PROVIDED DATA:
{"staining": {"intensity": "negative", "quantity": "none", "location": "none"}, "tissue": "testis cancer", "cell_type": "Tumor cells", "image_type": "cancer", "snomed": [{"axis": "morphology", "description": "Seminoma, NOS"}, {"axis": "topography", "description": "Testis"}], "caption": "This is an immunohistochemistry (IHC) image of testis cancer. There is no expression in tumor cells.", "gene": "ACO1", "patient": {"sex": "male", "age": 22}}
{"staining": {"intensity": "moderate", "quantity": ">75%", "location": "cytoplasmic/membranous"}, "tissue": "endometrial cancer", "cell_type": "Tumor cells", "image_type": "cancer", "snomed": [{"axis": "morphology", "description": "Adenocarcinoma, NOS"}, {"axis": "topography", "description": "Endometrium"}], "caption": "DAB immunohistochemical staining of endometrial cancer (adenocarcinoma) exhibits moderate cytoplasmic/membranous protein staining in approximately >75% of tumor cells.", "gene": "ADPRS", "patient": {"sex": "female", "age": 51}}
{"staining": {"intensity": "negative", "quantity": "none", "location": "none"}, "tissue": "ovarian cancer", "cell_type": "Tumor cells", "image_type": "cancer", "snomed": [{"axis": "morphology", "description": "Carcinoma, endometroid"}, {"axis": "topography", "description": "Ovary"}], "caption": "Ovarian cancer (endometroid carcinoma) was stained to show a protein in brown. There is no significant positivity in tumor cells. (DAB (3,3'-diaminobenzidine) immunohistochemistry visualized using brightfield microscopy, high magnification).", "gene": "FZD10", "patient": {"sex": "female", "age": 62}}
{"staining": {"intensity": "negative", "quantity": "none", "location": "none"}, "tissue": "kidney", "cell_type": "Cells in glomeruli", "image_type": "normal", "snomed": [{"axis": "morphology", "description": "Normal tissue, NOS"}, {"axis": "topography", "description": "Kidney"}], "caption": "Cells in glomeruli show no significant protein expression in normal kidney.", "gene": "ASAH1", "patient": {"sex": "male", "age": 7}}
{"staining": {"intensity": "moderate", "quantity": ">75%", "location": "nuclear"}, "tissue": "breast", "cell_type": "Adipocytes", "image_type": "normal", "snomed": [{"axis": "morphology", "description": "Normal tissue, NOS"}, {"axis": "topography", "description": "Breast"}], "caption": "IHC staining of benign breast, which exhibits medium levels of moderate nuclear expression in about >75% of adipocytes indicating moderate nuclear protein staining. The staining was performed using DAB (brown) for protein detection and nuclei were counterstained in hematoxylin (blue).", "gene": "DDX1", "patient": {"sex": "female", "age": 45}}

ACTIVITY: Produce the whole listing once more, exactly.

ANSWER TO THIS TASK:
{"staining": {"intensity": "negative", "quantity": "none", "location": "none"}, "tissue": "testis cancer", "cell_type": "Tumor cells", "image_type": "cancer", "snomed": [{"axis": "morphology", "description": "Seminoma, NOS"}, {"axis": "topography", "description": "Testis"}], "caption": "This is an immunohistochemistry (IHC) image of testis cancer. There is no expression in tumor cells.", "gene": "ACO1", "patient": {"sex": "male", "age": 22}}
{"staining": {"intensity": "moderate", "quantity": ">75%", "location": "cytoplasmic/membranous"}, "tissue": "endometrial cancer", "cell_type": "Tumor cells", "image_type": "cancer", "snomed": [{"axis": "morphology", "description": "Adenocarcinoma, NOS"}, {"axis": "topography", "description": "Endometrium"}], "caption": "DAB immunohistochemical staining of endometrial cancer (adenocarcinoma) exhibits moderate cytoplasmic/membranous protein staining in approximately >75% of tumor cells.", "gene": "ADPRS", "patient": {"sex": "female", "age": 51}}
{"staining": {"intensity": "negative", "quantity": "none", "location": "none"}, "tissue": "ovarian cancer", "cell_type": "Tumor cells", "image_type": "cancer", "snomed": [{"axis": "morphology", "description": "Carcinoma, endometroid"}, {"axis": "topography", "description": "Ovary"}], "caption": "Ovarian cancer (endometroid carcinoma) was stained to show a protein in brown. There is no significant positivity in tumor cells. (DAB (3,3'-diaminobenzidine) immunohistochemistry visualized using brightfield microscopy, high magnification).", "gene": "FZD10", "patient": {"sex": "female", "age": 62}}
{"staining": {"intensity": "negative", "quantity": "none", "location": "none"}, "tissue": "kidney", "cell_type": "Cells in glomeruli", "image_type": "normal", "snomed": [{"axis": "morphology", "description": "Normal tissue, NOS"}, {"axis": "topography", "description": "Kidney"}], "caption": "Cells in glomeruli show no significant protein expression in normal kidney.", "gene": "ASAH1", "patient": {"sex": "male", "age": 7}}
{"staining": {"intensity": "moderate", "quantity": ">75%", "location": "nuclear"}, "tissue": "breast", "cell_type": "Adipocytes", "image_type": "normal", "snomed": [{"axis": "morphology", "description": "Normal tissue, NOS"}, {"axis": "topography", "description": "Breast"}], "caption": "IHC staining of benign breast, which exhibits medium levels of moderate nuclear expression in about >75% of adipocytes indicating moderate nuclear protein staining. The staining was performed using DAB (brown) for protein detection and nuclei were counterstained in hematoxylin (blue).", "gene": "DDX1", "patient": {"sex": "female", "age": 45}}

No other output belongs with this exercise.